Qi YA, Maity TK, Cultraro CM, Misra V, Zhang X, Ade C, Gao S, Milewski D, Nguyen KD, Ebrahimabadi MH, Hanada KI, Khan J, Sahinalp C, Yang JC, Guha U. Proteogenomic Analysis Unveils the HLA Class I-Presented Immunopeptidome in Melanoma and EGFR-Mutant Lung Adenocarcinoma. Mol Cell Proteomics. 2021 Aug 13;20:100136. doi:10.1016/j.mcpro.2021.100136. Epub ahead of print. PMID: 34391887.

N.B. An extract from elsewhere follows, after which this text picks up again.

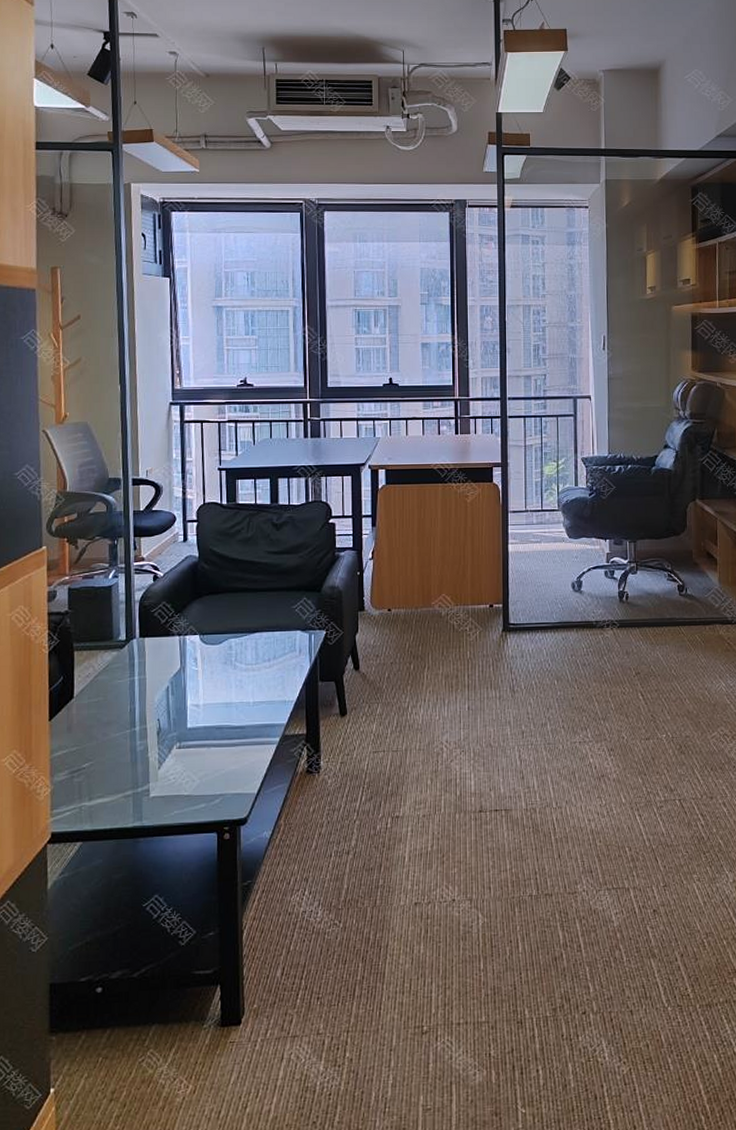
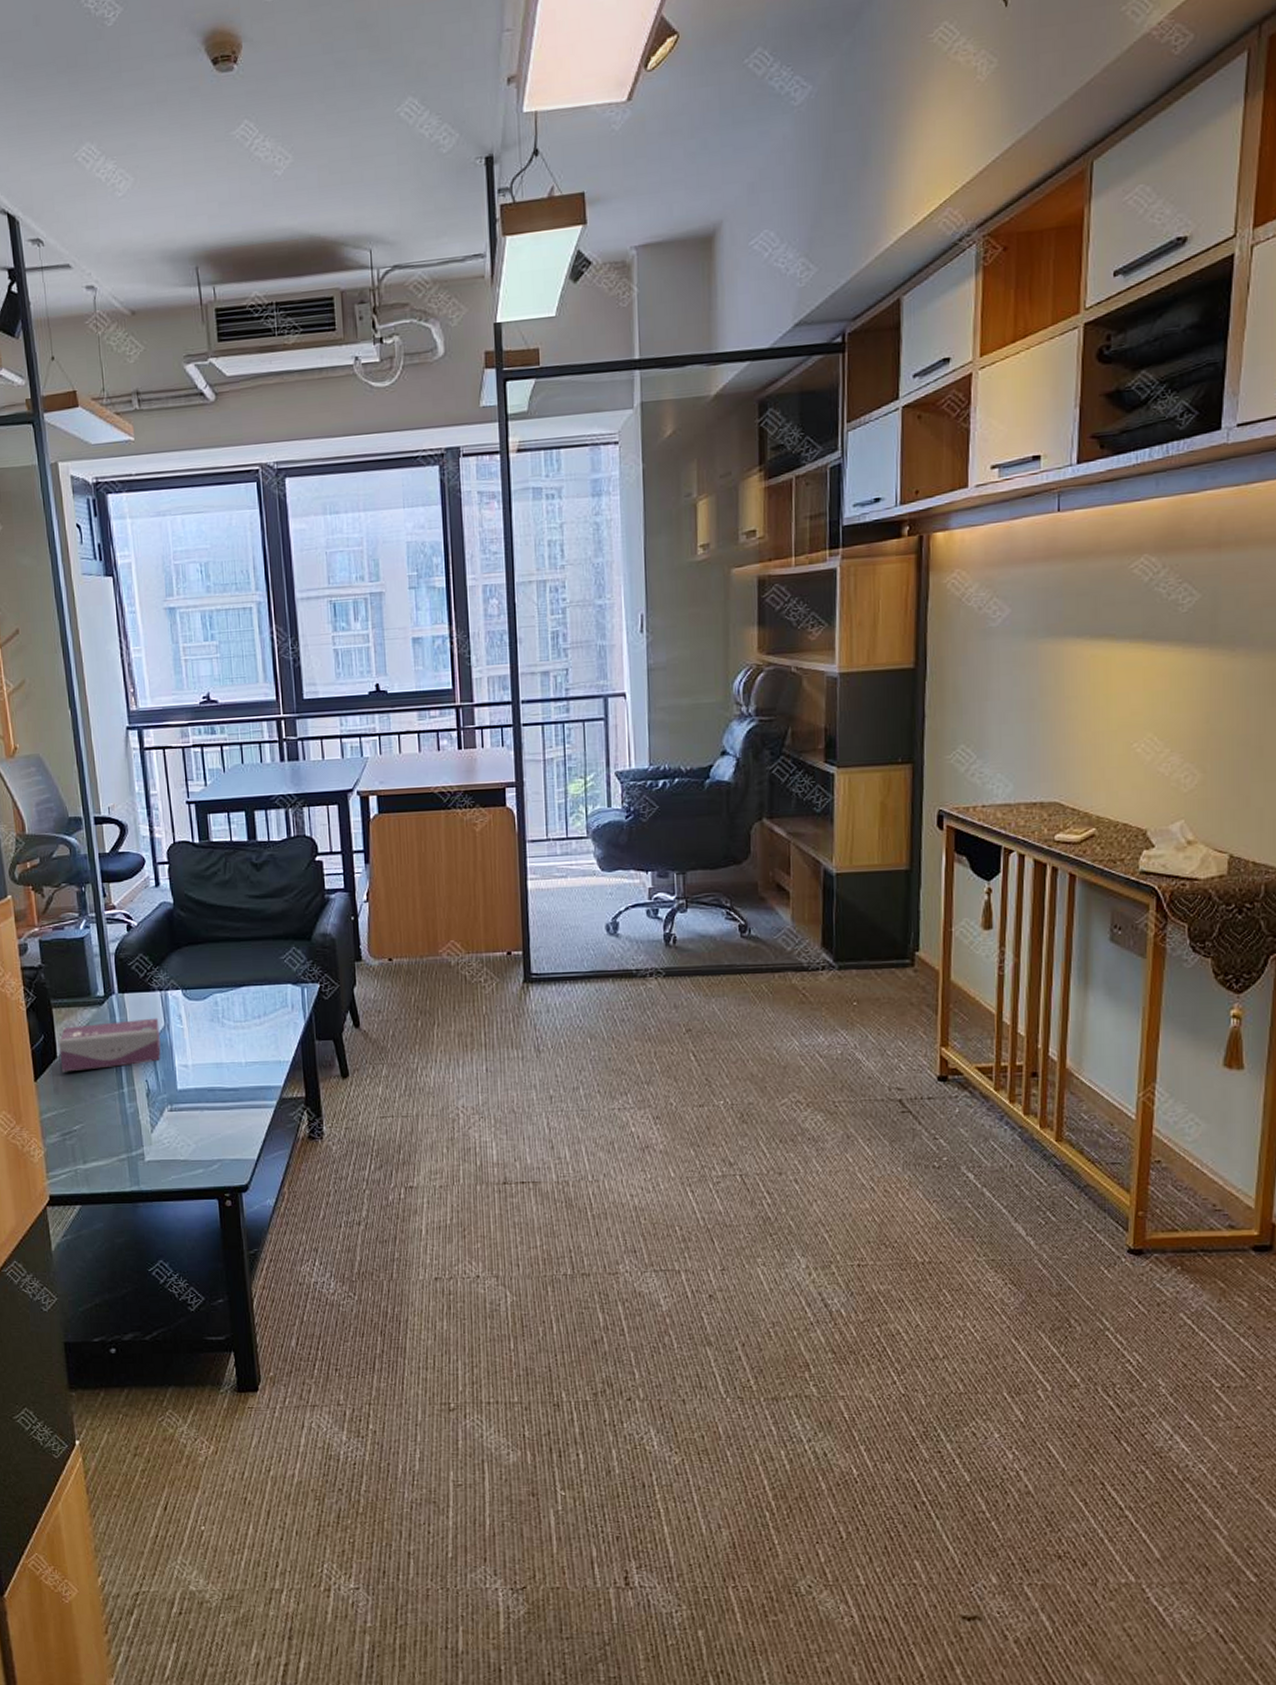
tissue box: none [76,660,175,712] -> present [59,1018,161,1072]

Immune checkpoint inhibitors and adoptive lymphocyte transfer-based therapies have shown great therapeutic potential in cancers with high tumor mutational burden (TMB), such as melanoma, but not in cancers with low TMB, such as mutant epidermal growth factor receptor (EGFR)-driven lung adenocarcinoma. Precision immunotherapy is an unmet need for most cancers, particularly for cancers that respond inadequately to immune checkpoint inhibitors. Here, we employed large-scale MS-based proteogenomic profiling to identify potential immunogenic human leukocyte antigen (HLA) class I-presented peptides in melanoma and EGFR-mutant lung adenocarcinoma. Similar numbers of peptides were identified from both tumor types. Cell line and patient-specific databases (DBs) were constructed using variants identified from whole-exome sequencing. A de novo search algorithm was used to interrogate the HLA class I immunopeptidome MS data. We identified 12 variant peptides and several classes of tumor-associated antigen-derived peptides. We constructed a cancer germ line (CG) antigen DB with 285 antigens. This allowed us to identify 40 class I-presented CG antigen-derived peptides. The class I immunopeptidome comprised more than 1000 post-translationally modified (PTM) peptides representing 58 different PTMs, underscoring the critical role PTMs may play in HLA binding. Finally, leveraging de novo search algorithm and an annotated long noncoding RNA (lncRNA) DB, we developed a novel lncRNA-encoded peptide discovery pipeline to identify 44 lncRNA-derived peptides that are presented by class I. We validated tandem MS spectra of select variant, CG antigen, and lncRNA-derived peptides using synthetic peptides and performed HLA class I-binding assays to demonstrate binding to class I proteins. In summary, we provide direct evidence of HLA class I presentation of a large number of variant and tumor-associated peptides in both low and high TMB cancer. These results can potentially be useful for precision immunotherapies, such as vaccine or adoptive cell therapies in melanoma and EGFR-mutant lung cancers.